**WHAT YOU SHOULD DO**
Retype the data below exactly; skip every image.

Saved data entries
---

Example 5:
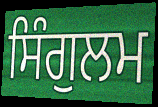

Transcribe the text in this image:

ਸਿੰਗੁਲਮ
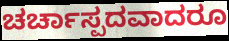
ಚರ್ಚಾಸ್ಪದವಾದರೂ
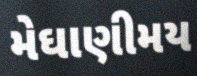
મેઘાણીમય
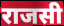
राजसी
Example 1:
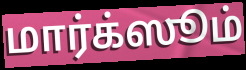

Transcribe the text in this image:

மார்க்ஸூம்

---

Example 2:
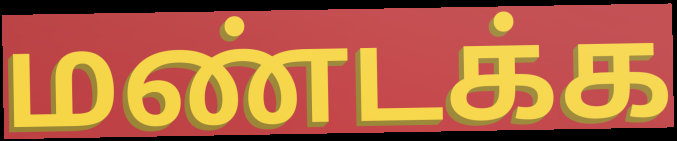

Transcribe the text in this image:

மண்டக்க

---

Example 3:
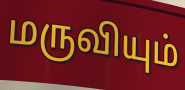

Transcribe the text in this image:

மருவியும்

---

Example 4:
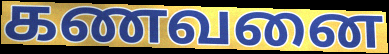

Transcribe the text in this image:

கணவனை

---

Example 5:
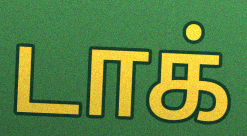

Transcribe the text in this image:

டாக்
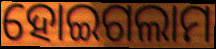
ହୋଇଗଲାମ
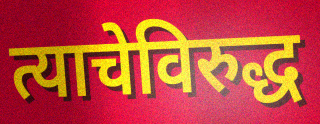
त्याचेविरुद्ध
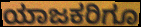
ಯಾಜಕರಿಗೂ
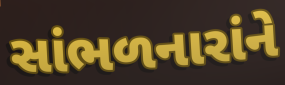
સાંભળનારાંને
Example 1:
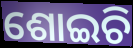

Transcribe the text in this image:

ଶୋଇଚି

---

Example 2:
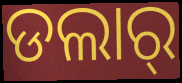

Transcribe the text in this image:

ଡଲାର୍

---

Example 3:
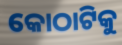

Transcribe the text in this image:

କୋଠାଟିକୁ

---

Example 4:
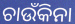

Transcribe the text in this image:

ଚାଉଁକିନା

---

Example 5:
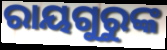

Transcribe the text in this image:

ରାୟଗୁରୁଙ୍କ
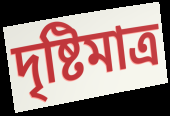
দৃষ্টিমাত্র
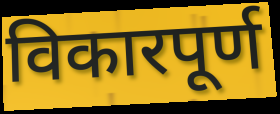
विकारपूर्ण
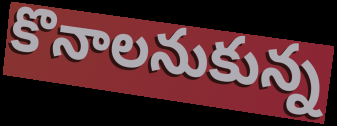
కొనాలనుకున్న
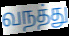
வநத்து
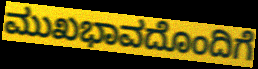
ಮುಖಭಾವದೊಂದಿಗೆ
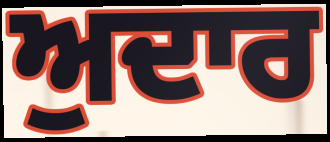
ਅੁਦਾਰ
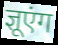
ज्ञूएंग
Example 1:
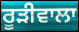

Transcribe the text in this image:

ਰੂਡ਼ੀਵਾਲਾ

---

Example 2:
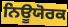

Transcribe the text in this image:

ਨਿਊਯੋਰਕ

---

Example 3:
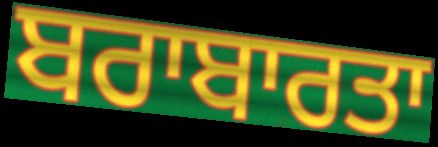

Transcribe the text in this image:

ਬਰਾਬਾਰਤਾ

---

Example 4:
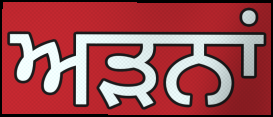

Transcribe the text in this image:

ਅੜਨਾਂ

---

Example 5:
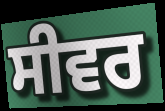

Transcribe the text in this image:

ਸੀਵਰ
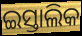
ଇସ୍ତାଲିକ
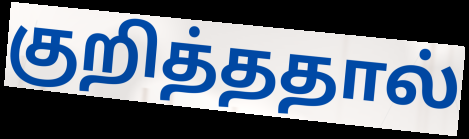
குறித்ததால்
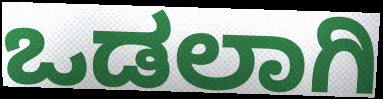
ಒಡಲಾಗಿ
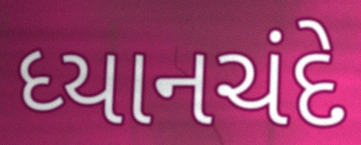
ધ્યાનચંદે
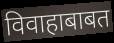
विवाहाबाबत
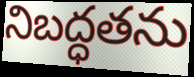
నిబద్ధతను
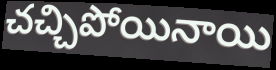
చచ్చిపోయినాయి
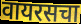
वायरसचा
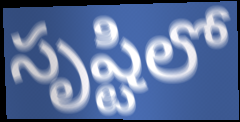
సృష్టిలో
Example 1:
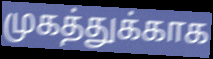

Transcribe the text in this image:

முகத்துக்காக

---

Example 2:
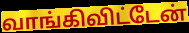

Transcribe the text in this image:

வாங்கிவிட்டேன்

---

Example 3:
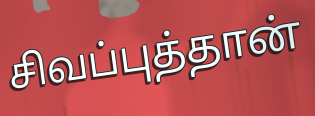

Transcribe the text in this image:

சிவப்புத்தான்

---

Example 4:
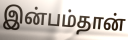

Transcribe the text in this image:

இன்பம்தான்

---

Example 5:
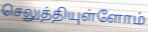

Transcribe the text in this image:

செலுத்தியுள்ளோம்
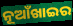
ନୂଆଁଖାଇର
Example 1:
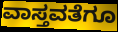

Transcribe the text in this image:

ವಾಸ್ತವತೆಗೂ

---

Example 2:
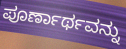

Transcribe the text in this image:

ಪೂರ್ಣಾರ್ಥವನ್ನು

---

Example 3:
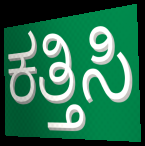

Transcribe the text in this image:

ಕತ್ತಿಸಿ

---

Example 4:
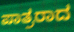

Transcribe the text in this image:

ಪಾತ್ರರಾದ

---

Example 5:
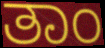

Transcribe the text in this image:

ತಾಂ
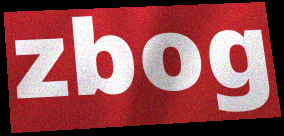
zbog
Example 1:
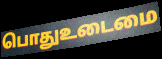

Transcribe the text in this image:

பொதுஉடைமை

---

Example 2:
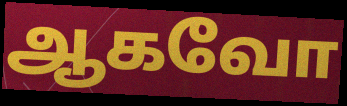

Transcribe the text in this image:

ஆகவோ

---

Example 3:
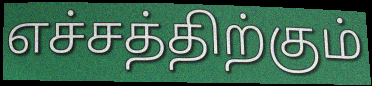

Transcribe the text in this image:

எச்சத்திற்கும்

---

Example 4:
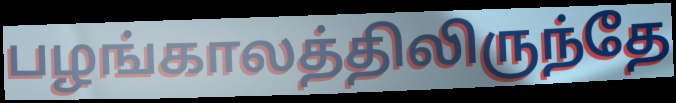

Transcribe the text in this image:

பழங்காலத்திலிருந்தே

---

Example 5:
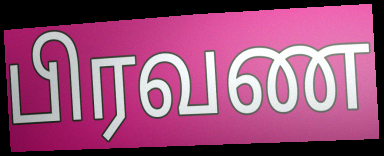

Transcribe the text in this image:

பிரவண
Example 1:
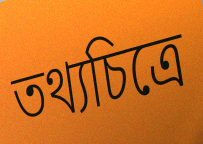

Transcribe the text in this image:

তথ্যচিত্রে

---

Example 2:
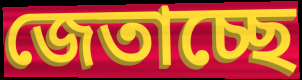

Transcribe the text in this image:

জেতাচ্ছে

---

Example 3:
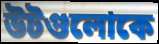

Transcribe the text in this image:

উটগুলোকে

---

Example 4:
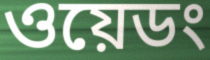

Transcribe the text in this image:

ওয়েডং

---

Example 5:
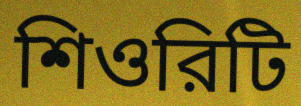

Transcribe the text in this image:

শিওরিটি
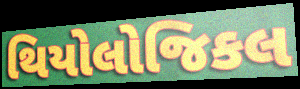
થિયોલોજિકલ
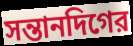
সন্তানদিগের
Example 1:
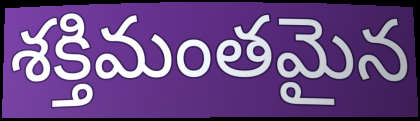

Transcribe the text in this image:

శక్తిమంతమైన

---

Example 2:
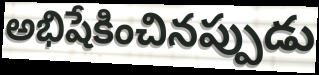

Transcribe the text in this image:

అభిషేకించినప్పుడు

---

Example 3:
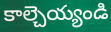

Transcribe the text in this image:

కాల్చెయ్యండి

**RESULT**
---

Example 5:

Transcribe the text in this image:

ਸਿੰਗੁਲਮ
ಚರ್ಚಾಸ್ಪದವಾದರೂ
મેઘાણીમય
राजसी
Example 1:

Transcribe the text in this image:

மார்க்ஸூம்

---

Example 2:

Transcribe the text in this image:

மண்டக்க

---

Example 3:

Transcribe the text in this image:

மருவியும்

---

Example 4:

Transcribe the text in this image:

கணவனை

---

Example 5:

Transcribe the text in this image:

டாக்
ହୋଇଗଲାମ
त्याचेविरुद्ध
ಯಾಜಕರಿಗೂ
સાંભળનારાંને
Example 1:

Transcribe the text in this image:

ଶୋଇଚି

---

Example 2:

Transcribe the text in this image:

ଡଲାର୍

---

Example 3:

Transcribe the text in this image:

କୋଠାଟିକୁ

---

Example 4:

Transcribe the text in this image:

ଚାଉଁକିନା

---

Example 5:

Transcribe the text in this image:

ରାୟଗୁରୁଙ୍କ
দৃষ্টিমাত্র
विकारपूर्ण
కొనాలనుకున్న
வநத்து
ಮುಖಭಾವದೊಂದಿಗೆ
ਅੁਦਾਰ
ज्ञूएंग
Example 1:

Transcribe the text in this image:

ਰੂਡ਼ੀਵਾਲਾ

---

Example 2:

Transcribe the text in this image:

ਨਿਊਯੋਰਕ

---

Example 3:

Transcribe the text in this image:

ਬਰਾਬਾਰਤਾ

---

Example 4:

Transcribe the text in this image:

ਅੜਨਾਂ

---

Example 5:

Transcribe the text in this image:

ਸੀਵਰ
ଇସ୍ତାଲିକ
குறித்ததால்
ಒಡಲಾಗಿ
ધ્યાનચંદે
विवाहाबाबत
నిబద్ధతను
చచ్చిపోయినాయి
वायरसचा
సృష్టిలో
Example 1:

Transcribe the text in this image:

முகத்துக்காக

---

Example 2:

Transcribe the text in this image:

வாங்கிவிட்டேன்

---

Example 3:

Transcribe the text in this image:

சிவப்புத்தான்

---

Example 4:

Transcribe the text in this image:

இன்பம்தான்

---

Example 5:

Transcribe the text in this image:

செலுத்தியுள்ளோம்
ନୂଆଁଖାଇର
Example 1:

Transcribe the text in this image:

ವಾಸ್ತವತೆಗೂ

---

Example 2:

Transcribe the text in this image:

ಪೂರ್ಣಾರ್ಥವನ್ನು

---

Example 3:

Transcribe the text in this image:

ಕತ್ತಿಸಿ

---

Example 4:

Transcribe the text in this image:

ಪಾತ್ರರಾದ

---

Example 5:

Transcribe the text in this image:

ತಾಂ
zbog
Example 1:

Transcribe the text in this image:

பொதுஉடைமை

---

Example 2:

Transcribe the text in this image:

ஆகவோ

---

Example 3:

Transcribe the text in this image:

எச்சத்திற்கும்

---

Example 4:

Transcribe the text in this image:

பழங்காலத்திலிருந்தே

---

Example 5:

Transcribe the text in this image:

பிரவண
Example 1:

Transcribe the text in this image:

তথ্যচিত্রে

---

Example 2:

Transcribe the text in this image:

জেতাচ্ছে

---

Example 3:

Transcribe the text in this image:

উটগুলোকে

---

Example 4:

Transcribe the text in this image:

ওয়েডং

---

Example 5:

Transcribe the text in this image:

শিওরিটি
થિયોલોજિકલ
সন্তানদিগের
Example 1:

Transcribe the text in this image:

శక్తిమంతమైన

---

Example 2:

Transcribe the text in this image:

అభిషేకించినప్పుడు

---

Example 3:

Transcribe the text in this image:

కాల్చెయ్యండి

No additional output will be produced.